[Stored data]
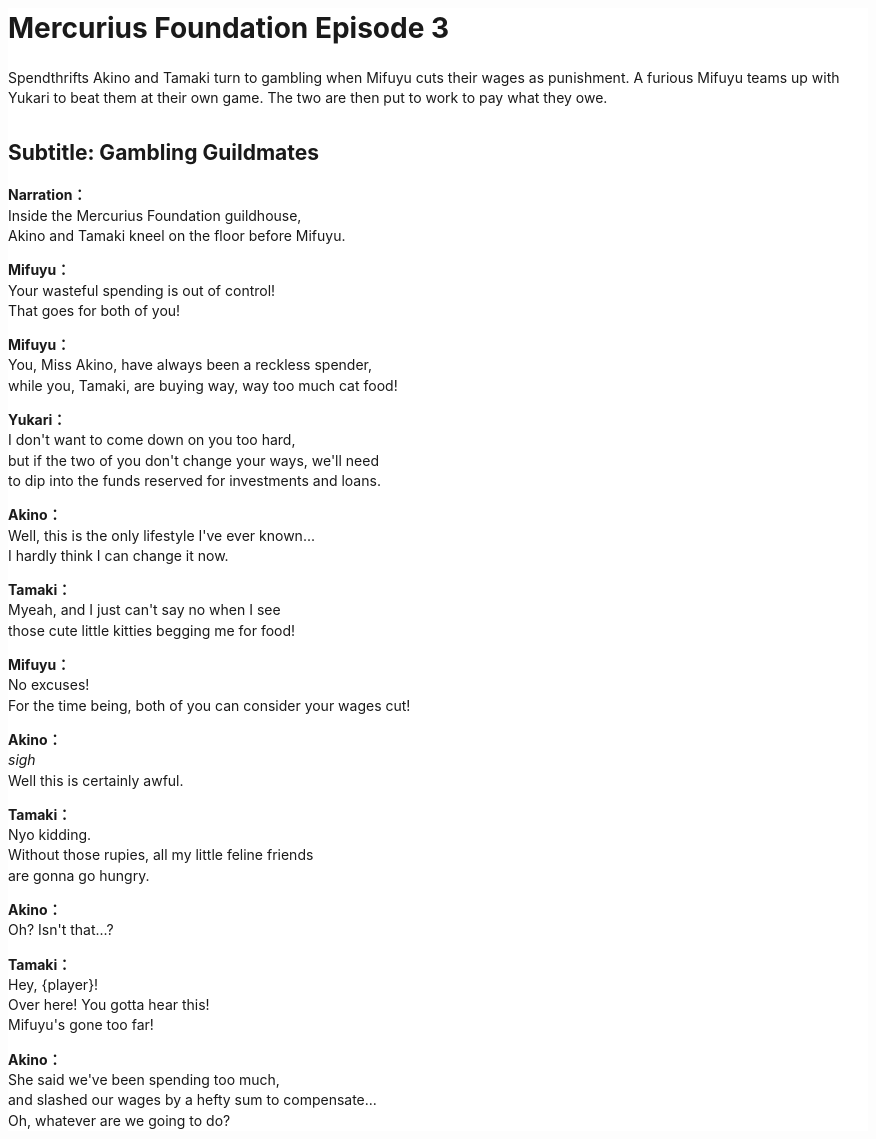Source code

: # Mercurius Foundation Episode 3
Spendthrifts Akino and Tamaki turn to gambling when Mifuyu cuts their wages as punishment. A furious Mifuyu teams up with Yukari to beat them at their own game. The two are then put to work to pay what they owe.
  
## Subtitle: Gambling Guildmates
  
**Narration：**  
Inside the Mercurius Foundation guildhouse,  
Akino and Tamaki kneel on the floor before Mifuyu.  
  
**Mifuyu：**  
Your wasteful spending is out of control!  
That goes for both of you!  
  
**Mifuyu：**  
You, Miss Akino, have always been a reckless spender,  
while you, Tamaki, are buying way, way too much cat food!  
  
**Yukari：**  
I don't want to come down on you too hard,  
but if the two of you don't change your ways, we'll need  
to dip into the funds reserved for investments and loans.  
  
**Akino：**  
Well, this is the only lifestyle I've ever known...  
I hardly think I can change it now.  
  
**Tamaki：**  
Myeah, and I just can't say no when I see  
those cute little kitties begging me for food!  
  
**Mifuyu：**  
No excuses!  
For the time being, both of you can consider your wages cut!  
  
**Akino：**  
*sigh*  
Well this is certainly awful.  
  
**Tamaki：**  
Nyo kidding.  
Without those rupies, all my little feline friends  
are gonna go hungry.  
  
**Akino：**  
Oh? Isn't that...?  
  
**Tamaki：**  
Hey, {player}!  
Over here! You gotta hear this!  
Mifuyu's gone too far!  
  
**Akino：**  
She said we've been spending too much,  
and slashed our wages by a hefty sum to compensate...  
Oh, whatever are we going to do?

## Task item
Count how many lines of the data above contain the string "Foundation", with case taken into account, and reply with only that number.

## Worked solution
2